Ready-to-eat pears rare in the valley where they're grown

Current shipping methods make it hard to deliver fresh, sweet Okanagan-grown pears directly to local supermarkets, the provincial government says.

Delivering perfectly ripened pears into the hands of consumers is the aim of a Kelowna company that has received a $130,000 government grant.

Consolidated Fruit Packers will use the money, from the provincial Agri-Innovation program, to try to solve a problem that hampers the timely delivery of fresh pears to grocery stores.
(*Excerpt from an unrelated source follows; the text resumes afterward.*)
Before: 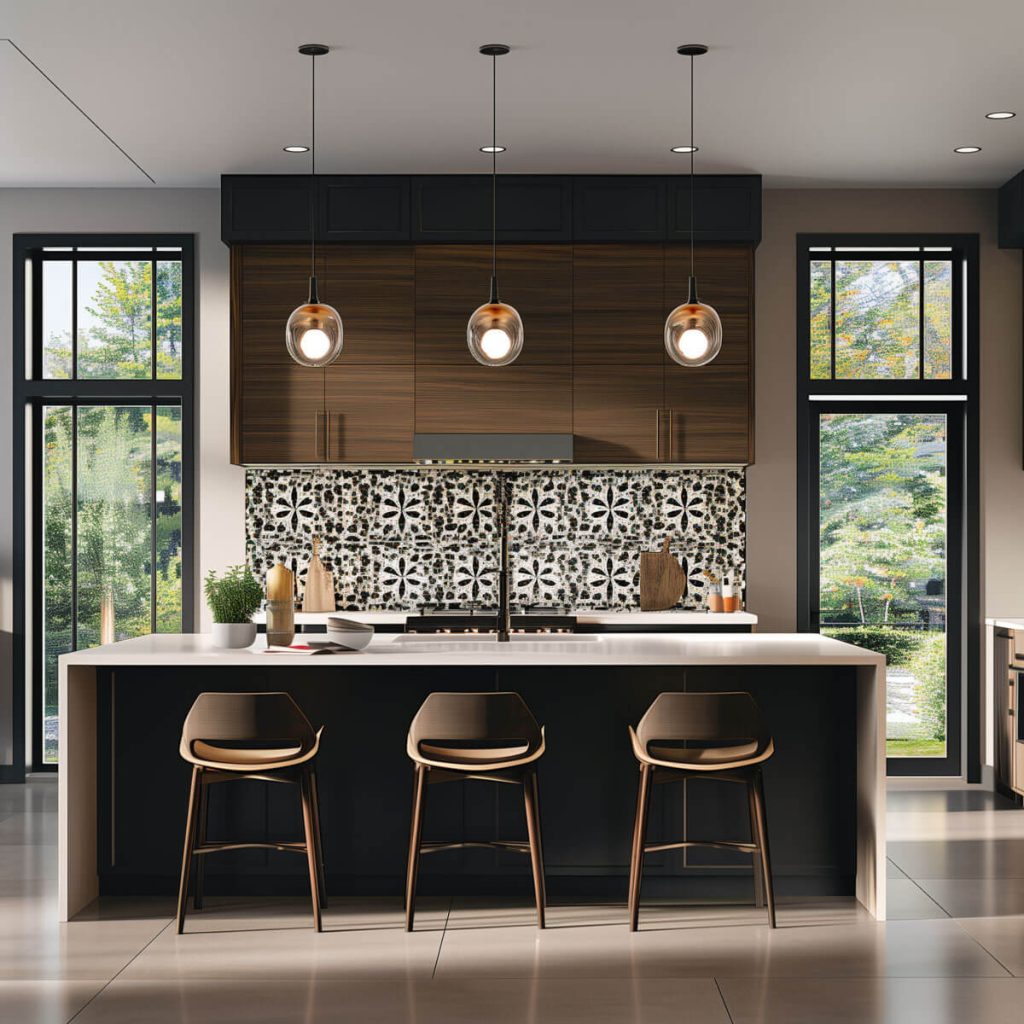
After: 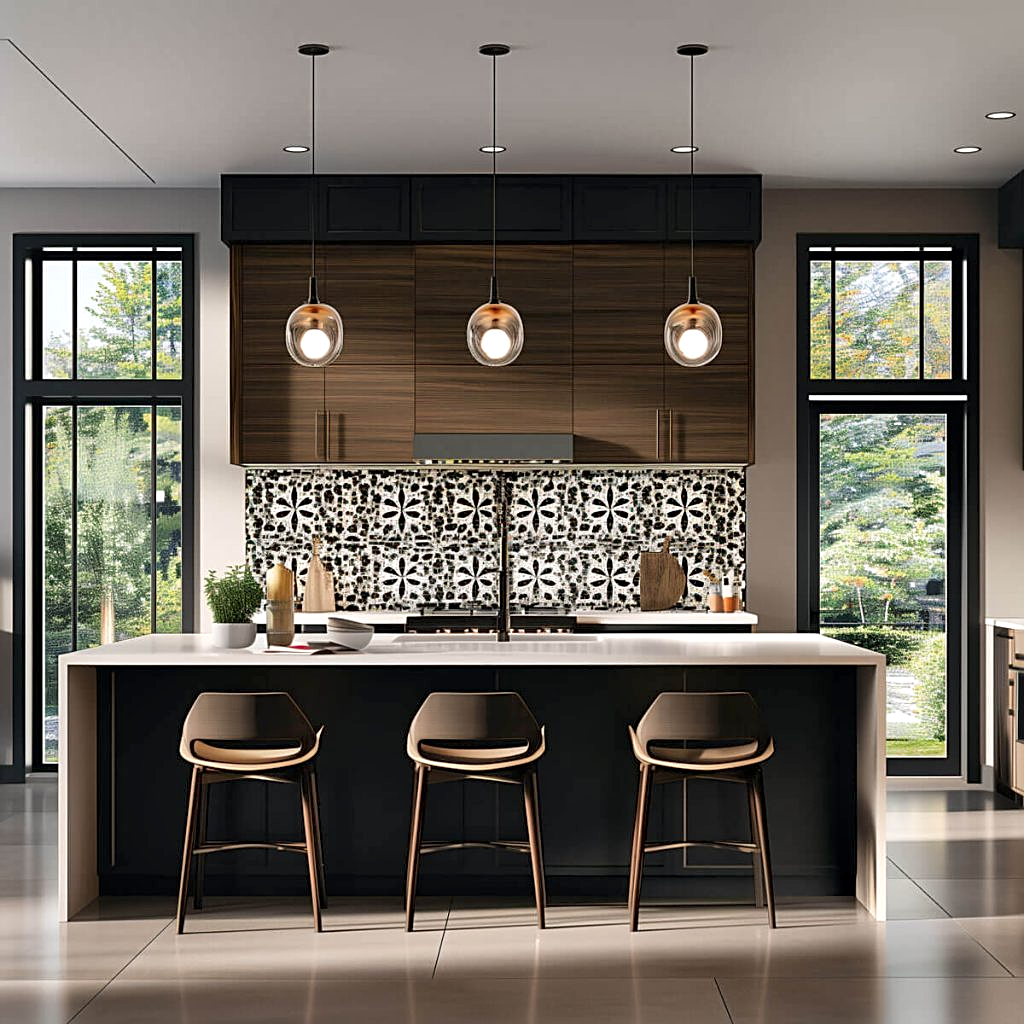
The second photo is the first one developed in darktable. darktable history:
sharpen: on, module defaults
local contrast: mode bilateral grid, contrast 25, coarseness 60, detail 151%, midtone range 0.2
“This provides us with the opportunity to push the boundaries in agri-tech as we create a better eating experience for consumers with ready-to-eat, delicious local pears,” Gord Morrison of CFP says in a government release.

Unlike other fruits, pears do not ripen on the tree. They need time for sugars to develop off the branch, which makes it rare for local residents to enjoy an Okanagan-grown pear, the Ministry of Agriculture says.

Consolidated Fruit Packers, which works with independent Valley farmers to also distribute cherries, blueberries and apples to market, hopes to develop an optimal form of packaging for pears so the fruit is sweet and juicy when offered in local stores.

The company, based in the Landmark business centre, also received a $190,000 grant under the same program to buy a high-quality blueberry grading machine.

The grants are among 12 projects to receive more than $1 million in funding from the Canadian Agricultural Partnership, a joint federal-provincial initiative.

A Penticton company, Howling Bluff Estate Winery, received almost $50,000 to “study the feasibility of a flex cube, an alternative storage container that could replace traditional oak barrels to reduce the cost of producing wine,” the government release states.